Antes que nada debo decirte que no esperes de mí ni un sentimiento ni un deseo ni una necesidad, son reacciones que se dan en un nivel que no me corresponde. Tampoco busques en mí impureza alguna: soy lo que soy en toda la manifestación de mi ser, no puedo ser juzgado en términos de espacio y tiempo. Para hablar contigo debo adaptarme a tus límites (ya pronunciar una palabra es mentir) y darte la energía suficiente para que abras el capullo en que te has envuelto, entregado a la transformación que significa salir de la imagen de ti mismo y ponerte en mi lugar, es decir, aceptar hablar en nombre de tu potencia superior. No es un simple juego. En todo momento puedes hacerlo. Aprende en las situaciones difíciles a ponerte en mi lugar. No eres tú quien dice humildemente "Soy de ti, tengo confianza en ti, eres mi felicidad". Escucha el inmenso amor con que me entrego a ti, porque soy de ti. Siente la ilimitada fe con que sostengo tu realización, porque tengo confianza en ti. Tu realización es mi felicidad. Aceptarme no es desaparecer, es integrarte en la unidad creadora. Si tratas de definirme caes en la trampa de la razón. Impensable, no soy ni el Cuerpo, ni el Alma, ni el Espíritu. No soy el oído, ni el gusto, ni el olfato, ni la vista, ni el tacto. No soy el agua, ni la tierra, ni el fuego, ni el aire. No soy el soplo vital ni
ninguna parte de tu organismo. No siento aversión, ni atracción, ni avidez, ni confusión. No siento orgullo ni envidia. No tengo obligaciones, ni intereses, ni deseos, ni necesidades de liberación. Para mí no existen ni las buenas acciones, ni los pecados, ni el placer, ni el sufrimiento. Tampoco existen las plegarias, ni los lugares santos, ni las escrituras sagradas, ni los ritos. No soy el goce, ni el objeto ni el agente del goce. No conozco la muerte, ni la duda, ni las discriminaciones. Sin padre ni madre, nunca he nacido. No tengo amigos, ni parientes, ni maestros, ni discípulos. Soy sin determinante y sin forma. Omnipresente, no conozco ni la liberación ni la servidumbre. Sólo soy Felicidad pura».

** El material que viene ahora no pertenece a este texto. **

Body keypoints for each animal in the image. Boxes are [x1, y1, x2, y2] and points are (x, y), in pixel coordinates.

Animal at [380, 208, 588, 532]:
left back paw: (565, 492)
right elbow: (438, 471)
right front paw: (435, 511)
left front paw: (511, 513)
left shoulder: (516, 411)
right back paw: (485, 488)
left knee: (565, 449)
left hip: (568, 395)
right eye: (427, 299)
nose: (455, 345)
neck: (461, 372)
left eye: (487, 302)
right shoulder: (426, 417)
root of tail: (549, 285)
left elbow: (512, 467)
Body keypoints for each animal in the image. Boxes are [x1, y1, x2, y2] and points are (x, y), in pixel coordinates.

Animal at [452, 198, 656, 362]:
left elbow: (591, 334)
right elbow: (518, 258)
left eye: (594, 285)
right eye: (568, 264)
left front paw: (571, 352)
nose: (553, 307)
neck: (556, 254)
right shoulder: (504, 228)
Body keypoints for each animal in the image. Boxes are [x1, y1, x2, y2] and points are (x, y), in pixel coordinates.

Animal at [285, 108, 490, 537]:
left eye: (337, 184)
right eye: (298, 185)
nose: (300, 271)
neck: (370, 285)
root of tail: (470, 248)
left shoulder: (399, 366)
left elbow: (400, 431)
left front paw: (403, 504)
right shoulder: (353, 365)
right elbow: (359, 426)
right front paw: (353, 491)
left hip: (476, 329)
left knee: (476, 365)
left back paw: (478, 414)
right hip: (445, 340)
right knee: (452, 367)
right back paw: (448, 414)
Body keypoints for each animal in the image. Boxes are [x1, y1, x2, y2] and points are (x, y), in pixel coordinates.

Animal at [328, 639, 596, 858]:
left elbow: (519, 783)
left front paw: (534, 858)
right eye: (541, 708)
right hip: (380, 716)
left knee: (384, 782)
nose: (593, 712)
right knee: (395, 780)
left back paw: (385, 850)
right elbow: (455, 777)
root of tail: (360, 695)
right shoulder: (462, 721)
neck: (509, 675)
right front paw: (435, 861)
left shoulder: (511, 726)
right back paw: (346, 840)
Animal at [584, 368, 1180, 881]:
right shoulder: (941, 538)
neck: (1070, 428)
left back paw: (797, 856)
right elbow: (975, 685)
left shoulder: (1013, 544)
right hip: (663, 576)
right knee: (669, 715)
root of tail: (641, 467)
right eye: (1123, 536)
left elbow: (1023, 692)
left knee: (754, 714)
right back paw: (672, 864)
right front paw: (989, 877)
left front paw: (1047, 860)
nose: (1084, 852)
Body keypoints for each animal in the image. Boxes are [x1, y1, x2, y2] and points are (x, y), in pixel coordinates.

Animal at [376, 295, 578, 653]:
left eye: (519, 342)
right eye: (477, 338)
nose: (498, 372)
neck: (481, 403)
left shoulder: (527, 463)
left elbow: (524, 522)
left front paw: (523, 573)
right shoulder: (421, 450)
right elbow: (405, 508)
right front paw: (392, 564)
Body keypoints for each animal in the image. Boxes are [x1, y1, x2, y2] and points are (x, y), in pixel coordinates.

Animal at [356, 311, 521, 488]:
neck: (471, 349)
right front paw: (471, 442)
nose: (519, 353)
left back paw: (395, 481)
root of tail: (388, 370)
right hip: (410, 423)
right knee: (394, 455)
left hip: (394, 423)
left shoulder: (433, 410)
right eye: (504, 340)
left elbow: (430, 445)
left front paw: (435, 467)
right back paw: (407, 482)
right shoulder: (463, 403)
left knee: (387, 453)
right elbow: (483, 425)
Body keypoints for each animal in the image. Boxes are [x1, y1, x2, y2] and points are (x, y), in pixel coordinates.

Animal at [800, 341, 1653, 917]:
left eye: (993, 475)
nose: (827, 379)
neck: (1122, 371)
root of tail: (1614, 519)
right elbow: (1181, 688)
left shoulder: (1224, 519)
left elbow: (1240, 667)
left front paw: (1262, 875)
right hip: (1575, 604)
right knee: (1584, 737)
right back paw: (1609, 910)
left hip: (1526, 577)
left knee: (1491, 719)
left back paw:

Una madre está muy preocupada porque su hijo Abraham no ha regresado del colegio. Lleva ya media hora de retraso. Por fin, aparece. Su madre le dice:
-¿Por qué llegas con media hora de retraso? ¿Es que el rabino te ha dado una clase de hebreo más larga?
-No, no fue eso. En la calle me entretuvo una señora que había perdido una moneda.
-Ah, ahora comprendo... Eres tan bueno que te quedaste media hora ayudándola a encontrar su dinero.
-No fue así. Me quedé inmóvil durante media hora. Esperé que ella se cansase y se fuera, porque la moneda la tenía yo bajo mi pie.
Esa moneda puede simbolizar la unidad. El niño (nuestro Yo superior) pone su pie (su atención) en la moneda (la unidad) y se queda inmóvil (medita). Suceda lo que suceda, estamos ahí (en el presente) esperando a que la dama (los obstáculos del deseo) desaparezca. Estamos concentrados en nosotros mismos, sin ceder, sin desalentamos. Cuando aquello que no somos se ha esfumado, cosechamos nuestra riqueza interior.